Calcutta, Sept. 13: Calcutta High Court today struck down as “unconstitutional” the act passed by the state government slashing the tenure of co-operative societies to three years from five years.
“The West Bengal State Co-operative Societies (amendment and validation) Act, 2013, is a classic example of how the state legislature chose to enact a law that takes away an accrued constitutional right (from the elected co-operative societies),” Justice Biswanath Somadder said.
The government had introduced the West Bengal State Co-operative Societies (amendment and validation) Act, 2013, by promulgating an ordinance after the same judge had in October last year set aside the West Bengal State Co-operative Societies (amendment) Act.
Both acts seek to reduce the tenure of co-operative societies by two years and had faced legal challenge from a section of co-operative societies that had two more years to complete their five-year term.
Justice Somadder said today that as the Centre had in 2006 amended the Constitution to increase the tenure of elected co-operative bodies from three years to five years, the state act was in “conflict” with it.
The erstwhile Left Front government had then increased the tenure of the boards through an act.
“With the constitutional amendment, the co-operative societies are now constitutional bodies and they cannot be dissolved by any state legislation before their tenure ends,” a legal expert said.
Besides acting as banks in rural areas, the co-operative societies market products ranging from milk and fish to saris and handicraft items, and provide technical knowhow to members.
The state has around 6,000 such societies, which are run by elected representatives.
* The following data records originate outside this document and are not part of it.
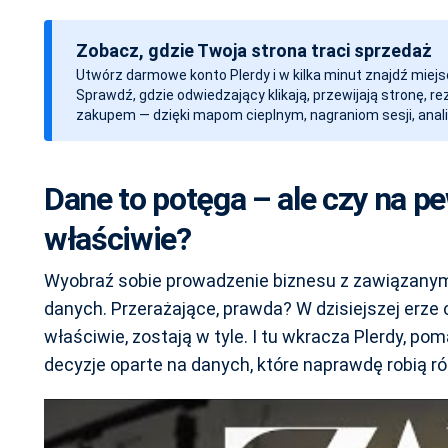
a
t
Zobacz, gdzie Twoja strona traci sprzedaż
a
Utwórz darmowe konto Plerdy i w kilka minut znajdź miejs
w
Sprawdź, gdzie odwiedzający klikają, przewijają stronę, r
p
zakupem — dzięki mapom cieplnym, nagraniom sesji, anali
i
s
u
Dane to potęga – ale czy na p
właściwie?
Wyobraź sobie prowadzenie biznesu z zawiązanymi
danych. Przerażające, prawda? W dzisiejszej erze 
właściwie, zostają w tyle. I tu wkracza Plerdy, 
decyzje oparte na danych, które naprawdę robią ró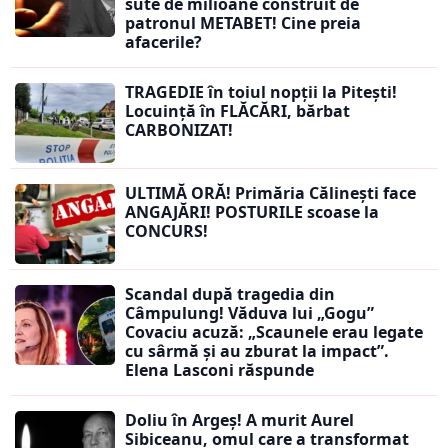
sute de milioane construit de
patronul METABET! Cine preia
afacerile?
TRAGEDIE în toiul nopții la Pitești!
Locuință în FLĂCĂRI, bărbat
CARBONIZAT!
ULTIMĂ ORĂ! Primăria Călinești face
ANGAJĂRI! POSTURILE scoase la
CONCURS!
Scandal după tragedia din
Câmpulung! Văduva lui „Gogu”
Covaciu acuză: „Scaunele erau legate
cu sârmă și au zburat la impact”.
Elena Lasconi răspunde
Doliu în Argeș! A murit Aurel
Sibiceanu, omul care a transformat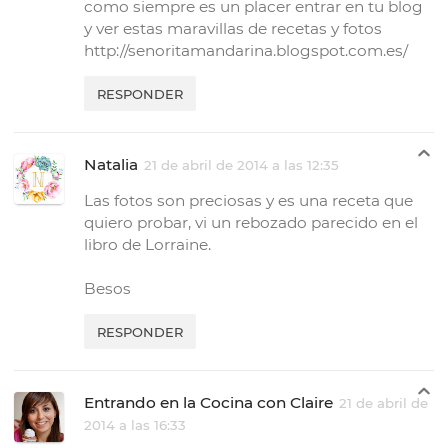
como siempre es un placer entrar en tu blog
y ver estas maravillas de recetas y fotos
http://senoritamandarina.blogspot.com.es/
RESPONDER
Natalia
21 de abril de 2014 a las 12:35
Las fotos son preciosas y es una receta que
quiero probar, vi un rebozado parecido en el
libro de Lorraine.
Besos
RESPONDER
Entrando en la Cocina con Claire
21 de abril de
2014 a las 16:33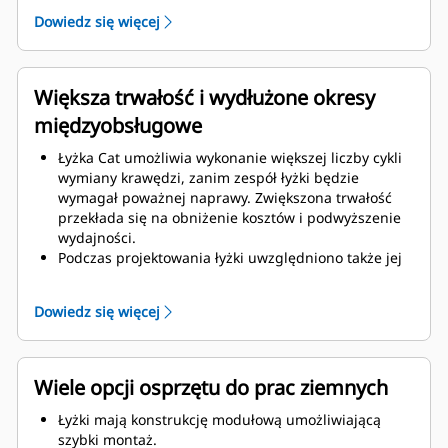
Zwiększona grubość konstrukcji łyżki zapewnia
Dowiedz się więcej
większą wytrzymałość i sztywność zespołu łyżki,
ułatwiając montaż i demontaż krawędzi.
Elementy zespołu łyżki są wykonane z materiału
wysokiej klasy.
Większa trwałość i wydłużone okresy
międzyobsługowe
Łyżka Cat umożliwia wykonanie większej liczby cykli
wymiany krawędzi, zanim zespół łyżki będzie
wymagał poważnej naprawy. Zwiększona trwałość
przekłada się na obniżenie kosztów i podwyższenie
wydajności.
Podczas projektowania łyżki uwzględniono także jej
ciężar, dzięki czemu jest mocniejsza i lepiej
wyważona, co przekłada się na ogólną poprawę
Dowiedz się więcej
wydajności maszyny.
Osprzęt do prac ziemnych Cat także zapewnia
przewagę nad konkurencją.
Wiele opcji osprzętu do prac ziemnych
Łyżki mają konstrukcję modułową umożliwiającą
szybki montaż.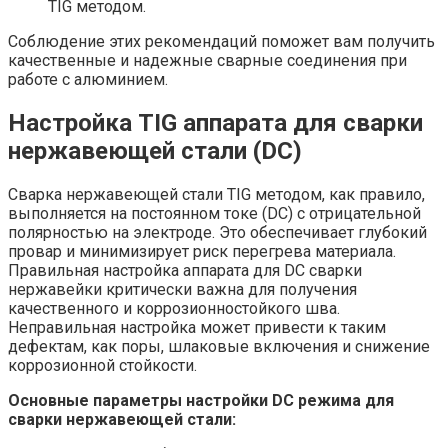
TIG методом.
Соблюдение этих рекомендаций поможет вам получить
качественные и надежные сварные соединения при
работе с алюминием.
Настройка TIG аппарата для сварки
нержавеющей стали (DC)
Сварка нержавеющей стали TIG методом, как правило,
выполняется на постоянном токе (DC) с отрицательной
полярностью на электроде. Это обеспечивает глубокий
провар и минимизирует риск перегрева материала.
Правильная настройка аппарата для DC сварки
нержавейки критически важна для получения
качественного и коррозионностойкого шва.
Неправильная настройка может привести к таким
дефектам, как поры, шлаковые включения и снижение
коррозионной стойкости.
Основные параметры настройки DC режима для
сварки нержавеющей стали: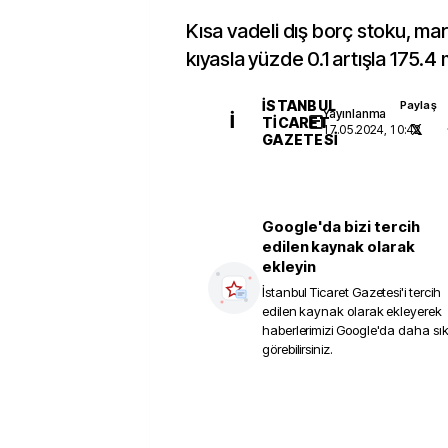
Kısa vadeli dış borç stoku, ma
kıyasla yüzde 0.1 artışla 175.4 
İSTANBUL
Paylaş
Yayınlanma
İ
TICARET
17.05.2024, 10:42
GAZETESI
Google'da bizi tercih
edilen kaynak olarak
ekleyin
İstanbul Ticaret Gazetesi
'i tercih
edilen kaynak olarak ekleyerek
haberlerimizi Google'da daha sı
görebilirsiniz.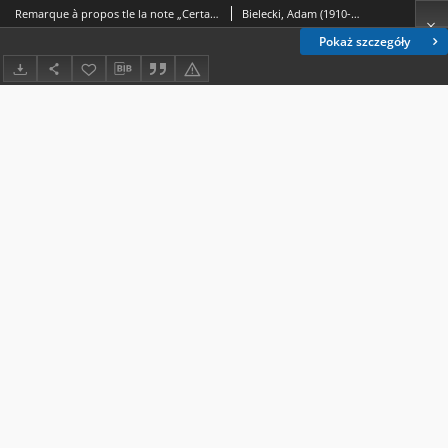
Remarque à propos tle la note „Certaines propriétés topologiques des solutions des équations au paratingent”
Bielecki, Adam (1910-2003)
Pokaż szczegóły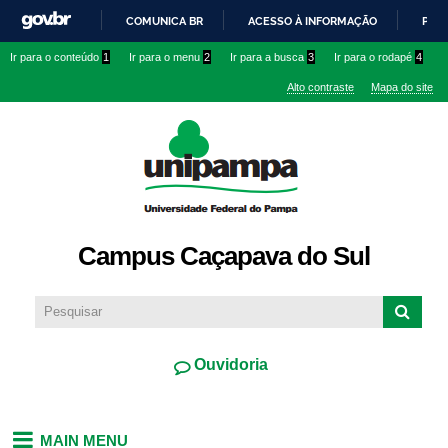
Pular
COMUNICA BR
ACESSO À INFORMAÇÃO
PART
para o
IR
Ir para o conteúdo
1
Ir para o menu
2
Ir para a busca
3
Ir para o rodapé
4
conteúdo
PARA
principal
Alto contraste
Mapa do site
O
CONTEÚDO
Campus Caçapava do Sul
Ouvidoria
MAIN MENU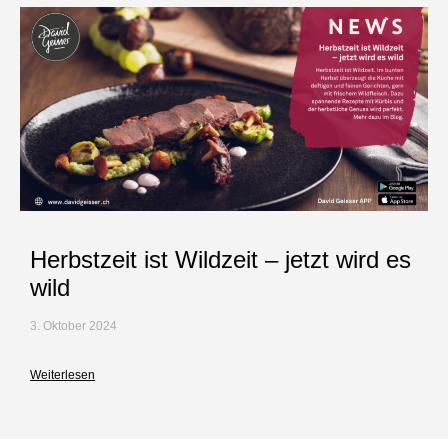
Herbstzeit ist Wildzeit – jetzt wird es
wild
3. Oktober 2024
Weiterlesen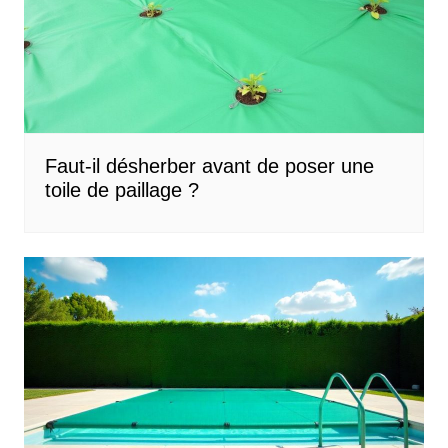
Faut-il désherber avant de poser une
toile de paillage ?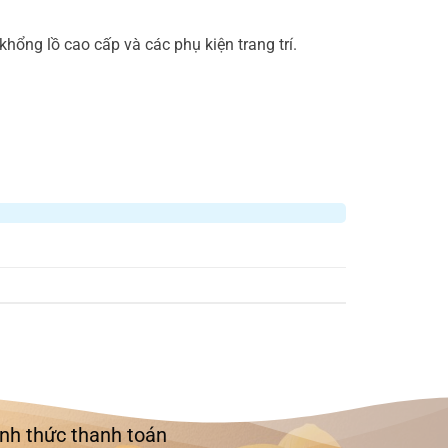
ổng lồ cao cấp và các phụ kiện trang trí.
nh thức thanh toán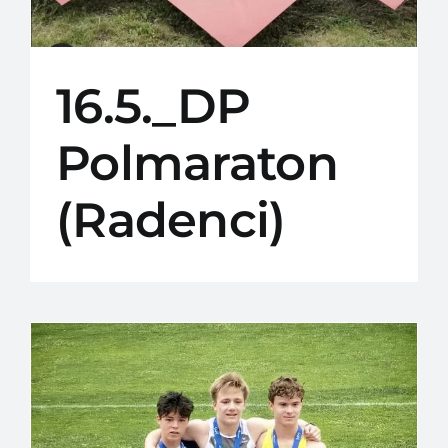
16.5._DP
Polmaraton
(Radenci)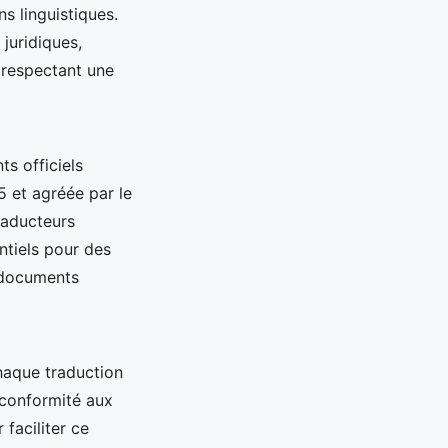
s linguistiques.
juridiques,
, respectant une
ts officiels
5 et agréée par le
traducteurs
entiels pour des
s documents
haque traduction
 conformité aux
faciliter ce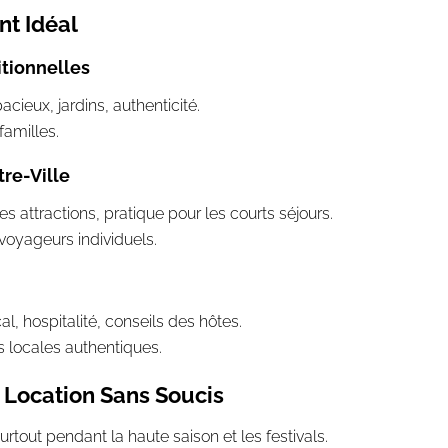
nt Idéal
itionnelles
cieux, jardins, authenticité.
familles.
re-Ville
es attractions, pratique pour les courts séjours.
voyageurs individuels.
l, hospitalité, conseils des hôtes.
s locales authentiques.
 Location Sans Soucis
urtout pendant la haute saison et les festivals.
The Left parties have control over the majority of the societies, which had their last elections in 2009 and 2010.
“As the new government wanted to control the societies, it brought the act and then the ordinance-cum-act to reduce their tenures,” the chairman of a co-operative society said.
After promulgating the ordinance, the government had got special officers to run the boards of the societies that had completed three years.
Now that the court has termed the act unconstitutional and refused a stay on the order for two weeks, the members whose five-year term has not yet ended can stake claim to run the boards from tomorrow.
“The only option we have is moving a division bench for a review,” an official said.